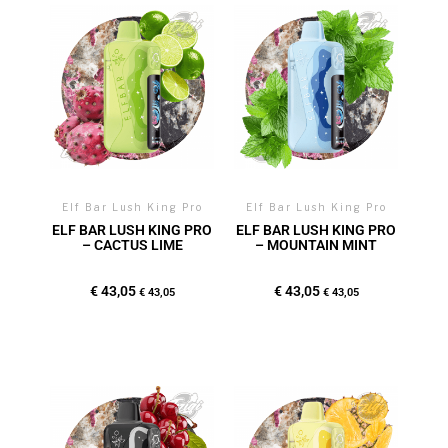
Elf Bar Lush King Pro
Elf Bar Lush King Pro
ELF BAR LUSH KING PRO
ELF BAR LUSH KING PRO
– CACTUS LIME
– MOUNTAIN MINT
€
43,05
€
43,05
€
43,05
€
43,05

- - - - -

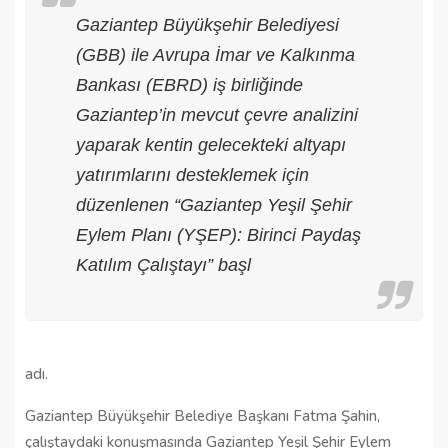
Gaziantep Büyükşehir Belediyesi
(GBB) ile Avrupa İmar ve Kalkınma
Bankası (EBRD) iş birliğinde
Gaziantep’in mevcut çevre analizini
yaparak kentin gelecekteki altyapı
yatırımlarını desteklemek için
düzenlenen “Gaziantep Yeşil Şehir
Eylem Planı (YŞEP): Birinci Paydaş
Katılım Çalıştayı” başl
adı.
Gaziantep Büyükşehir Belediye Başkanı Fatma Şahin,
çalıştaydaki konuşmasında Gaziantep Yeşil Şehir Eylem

- - - - -

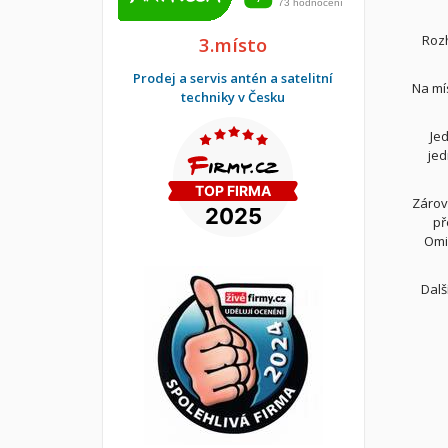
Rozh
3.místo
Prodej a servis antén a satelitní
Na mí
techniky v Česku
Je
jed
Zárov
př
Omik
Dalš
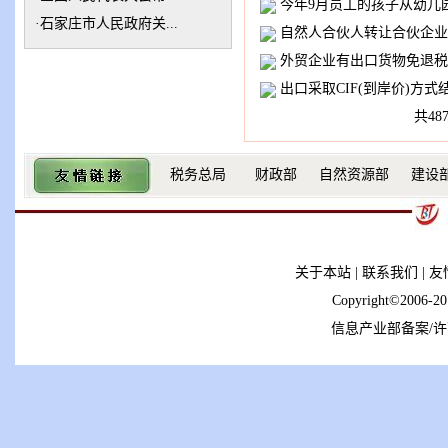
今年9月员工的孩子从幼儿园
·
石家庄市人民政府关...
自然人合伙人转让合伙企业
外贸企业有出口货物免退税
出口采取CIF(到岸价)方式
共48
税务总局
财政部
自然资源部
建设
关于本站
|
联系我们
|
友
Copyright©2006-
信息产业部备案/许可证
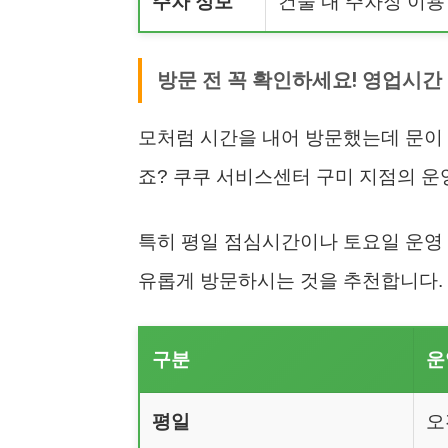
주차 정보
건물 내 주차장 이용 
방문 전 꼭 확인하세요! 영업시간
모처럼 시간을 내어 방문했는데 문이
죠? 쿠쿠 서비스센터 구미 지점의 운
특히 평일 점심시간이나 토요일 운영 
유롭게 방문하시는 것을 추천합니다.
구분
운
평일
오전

- - - - -

* What you are asked to do
Write out exactly the lines that fall from the line with "(GBB) ile Avrupa İmar ve Kalkınma" to the line with "çalıştaydaki konuşmasında Gaziantep" in the records above, keeping both ends.

* Written answer
(GBB) ile Avrupa İmar ve Kalkınma
Bankası (EBRD) iş birliğinde
Gaziantep’in mevcut çevre analizini
yaparak kentin gelecekteki altyapı
yatırımlarını desteklemek için
düzenlenen “Gaziantep Yeşil Şehir
Eylem Planı (YŞEP): Birinci Paydaş
Katılım Çalıştayı” başl
adı.
Gaziantep Büyükşehir Belediye Başkanı Fatma Şahin,
çalıştaydaki konuşmasında Gaziantep Yeşil Şehir Eylem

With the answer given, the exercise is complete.